(Text-based hardware design files)
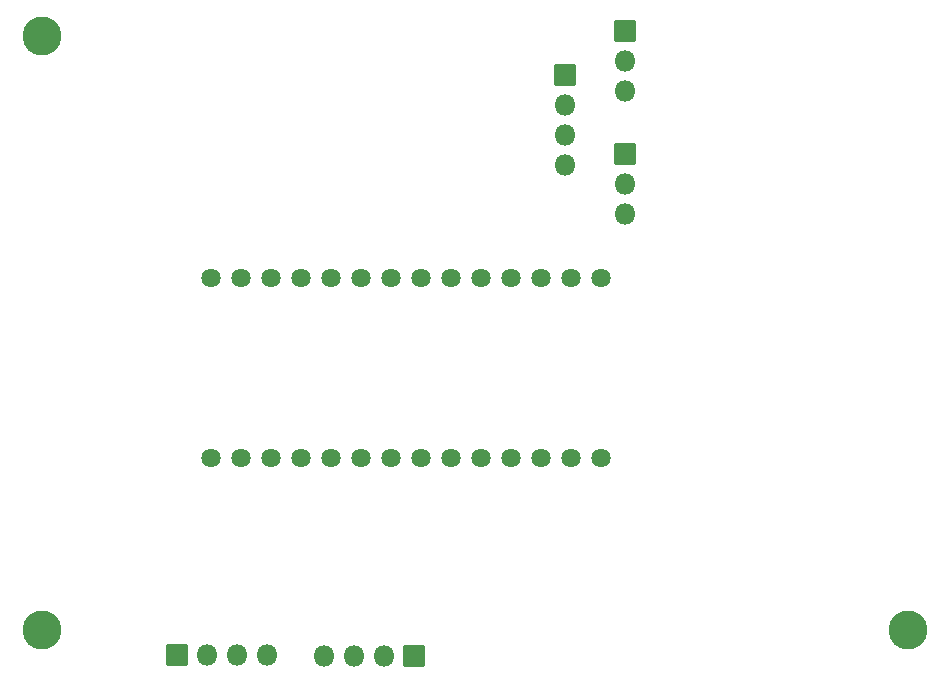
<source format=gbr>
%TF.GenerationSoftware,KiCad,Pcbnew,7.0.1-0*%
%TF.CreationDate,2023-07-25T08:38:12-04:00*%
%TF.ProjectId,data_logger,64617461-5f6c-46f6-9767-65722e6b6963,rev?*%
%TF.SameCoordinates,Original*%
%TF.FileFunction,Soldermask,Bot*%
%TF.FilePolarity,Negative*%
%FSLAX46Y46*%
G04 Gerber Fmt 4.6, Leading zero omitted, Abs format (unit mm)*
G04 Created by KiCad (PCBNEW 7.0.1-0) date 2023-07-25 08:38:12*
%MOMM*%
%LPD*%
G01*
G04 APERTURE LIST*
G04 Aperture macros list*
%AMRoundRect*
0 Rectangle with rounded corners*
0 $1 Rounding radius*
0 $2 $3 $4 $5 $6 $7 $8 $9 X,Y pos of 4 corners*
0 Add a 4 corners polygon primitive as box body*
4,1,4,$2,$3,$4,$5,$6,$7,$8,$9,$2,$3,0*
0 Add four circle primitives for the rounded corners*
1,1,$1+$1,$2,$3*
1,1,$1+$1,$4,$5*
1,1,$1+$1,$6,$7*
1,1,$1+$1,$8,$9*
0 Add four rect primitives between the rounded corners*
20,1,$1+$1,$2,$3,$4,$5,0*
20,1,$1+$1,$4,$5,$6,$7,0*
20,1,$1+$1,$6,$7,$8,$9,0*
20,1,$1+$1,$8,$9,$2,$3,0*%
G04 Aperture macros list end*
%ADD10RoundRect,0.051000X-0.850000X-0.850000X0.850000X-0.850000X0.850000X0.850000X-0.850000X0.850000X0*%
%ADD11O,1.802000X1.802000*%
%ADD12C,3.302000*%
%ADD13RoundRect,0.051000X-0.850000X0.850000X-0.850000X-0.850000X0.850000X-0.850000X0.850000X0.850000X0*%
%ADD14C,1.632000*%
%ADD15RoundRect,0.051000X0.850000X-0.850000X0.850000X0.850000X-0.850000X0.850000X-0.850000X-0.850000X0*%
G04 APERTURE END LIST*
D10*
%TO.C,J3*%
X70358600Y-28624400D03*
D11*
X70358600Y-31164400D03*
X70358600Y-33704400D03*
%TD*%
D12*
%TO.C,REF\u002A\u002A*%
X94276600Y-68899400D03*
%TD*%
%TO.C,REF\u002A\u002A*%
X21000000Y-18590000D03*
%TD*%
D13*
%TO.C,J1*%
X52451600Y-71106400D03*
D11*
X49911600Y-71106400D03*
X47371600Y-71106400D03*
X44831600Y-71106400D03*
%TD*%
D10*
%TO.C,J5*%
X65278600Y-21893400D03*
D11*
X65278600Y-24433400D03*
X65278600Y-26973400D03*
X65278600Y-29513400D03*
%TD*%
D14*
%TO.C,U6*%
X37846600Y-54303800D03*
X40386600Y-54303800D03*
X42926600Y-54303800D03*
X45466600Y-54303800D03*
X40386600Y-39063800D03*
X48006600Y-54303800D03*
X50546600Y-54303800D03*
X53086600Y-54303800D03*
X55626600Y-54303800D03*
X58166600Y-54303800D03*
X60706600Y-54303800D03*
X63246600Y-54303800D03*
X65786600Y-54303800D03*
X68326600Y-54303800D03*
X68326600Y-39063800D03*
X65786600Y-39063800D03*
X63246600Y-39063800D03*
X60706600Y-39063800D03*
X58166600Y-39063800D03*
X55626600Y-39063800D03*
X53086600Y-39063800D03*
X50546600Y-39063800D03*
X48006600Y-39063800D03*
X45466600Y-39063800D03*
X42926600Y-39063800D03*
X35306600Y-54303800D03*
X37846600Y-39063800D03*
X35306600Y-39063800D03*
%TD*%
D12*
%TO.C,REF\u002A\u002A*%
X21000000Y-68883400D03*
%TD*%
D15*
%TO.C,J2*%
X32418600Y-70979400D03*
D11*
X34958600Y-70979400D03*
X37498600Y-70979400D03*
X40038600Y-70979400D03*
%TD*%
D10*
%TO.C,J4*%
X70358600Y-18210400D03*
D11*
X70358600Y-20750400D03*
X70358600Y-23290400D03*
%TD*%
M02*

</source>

- Task details: Every line in the entries above that has the word "macros" should be identified and copied.

- Task answer:
G04 Aperture macros list*
G04 Aperture macros list end*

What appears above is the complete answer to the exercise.